Passage cité =>
Je dois maintenant signaler une remarquable doctrine des économistes, qui a été, je le montrerai, la cause de l’ouvrage de Smith.

Ils appelaient travail productif le travail qui, tous frais payés, laisse un profit. Ils enseignaient que le travail agricole est le seul productif, c’est-à-dire le seul qui laisse un profit ; ce profit, ils l’appelaient produit net, et le tenaient pour le seul revenu de l’État.

Ils prétendaient que, dans le commerce, il y a toujours échange de valeurs égales, et, par conséquent, absence de profit des deux côtés.

Ils admettaient que les articles manufacturés sont de plus grande valeur que les matières brutes, mais ils disaient que cette augmentation de valeur n’était que la représentation de l’entretien des ouvriers, et qu’ainsi il n’y avait, en somme, aucun accroissement de valeur ou de richesse nationale.

Ils soutenaient, par suite, que les agriculteurs sont la seule classe de travailleurs productifs, que tous les autres sont stériles ou improductifs, et que, le revenu de l’État consistant tout entier dans le produit net de la terre, tout impôt devrait porter sur les fermages de la terre.

Consigne => Recopiez intégralement le passage sur la doctrine des économistes, sans modifier un seul mot ni la ponctuation.

Données sources =>
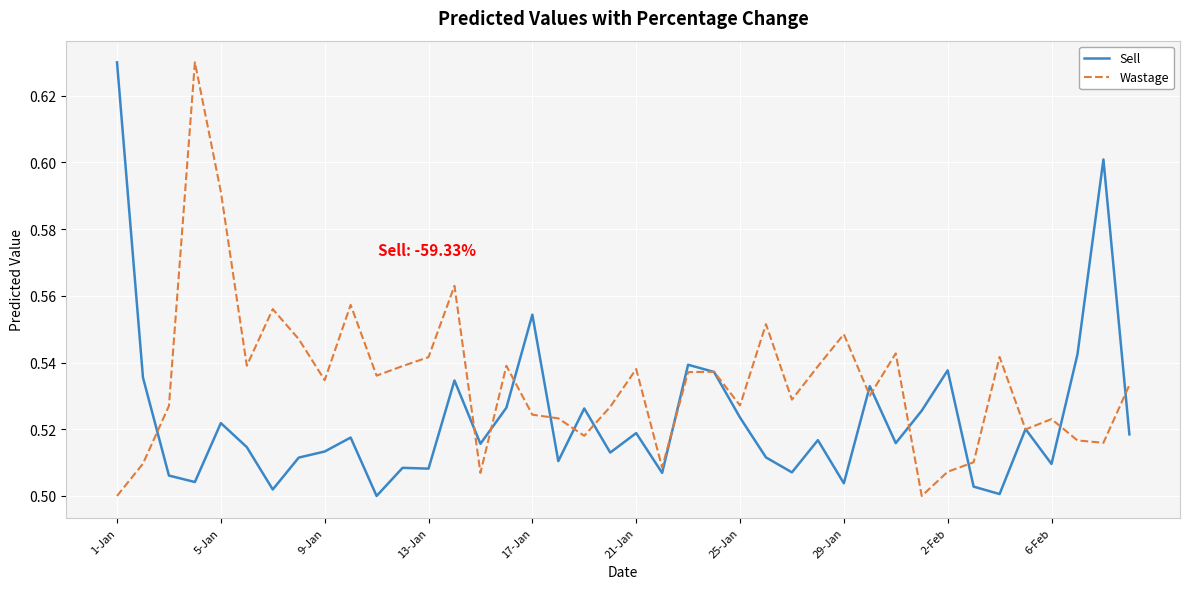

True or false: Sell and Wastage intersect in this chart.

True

Réponse rédigée =>
Je dois maintenant signaler une remarquable doctrine des économistes, qui a été, je le montrerai, la cause de l’ouvrage de Smith.

Ils appelaient travail productif le travail qui, tous frais payés, laisse un profit. Ils enseignaient que le travail agricole est le seul productif, c’est-à-dire le seul qui laisse un profit ; ce profit, ils l’appelaient produit net, et le tenaient pour le seul revenu de l’État.

Ils prétendaient que, dans le commerce, il y a toujours échange de valeurs égales, et, par conséquent, absence de profit des deux côtés.

Ils admettaient que les articles manufacturés sont de plus grande valeur que les matières brutes, mais ils disaient que cette augmentation de valeur n’était que la représentation de l’entretien des ouvriers, et qu’ainsi il n’y avait, en somme, aucun accroissement de valeur ou de richesse nationale.

Ils soutenaient, par suite, que les agriculteurs sont la seule classe de travailleurs productifs, que tous les autres sont stériles ou improductifs, et que, le revenu de l’État consistant tout entier dans le produit net de la terre, tout impôt devrait porter sur les fermages de la terre.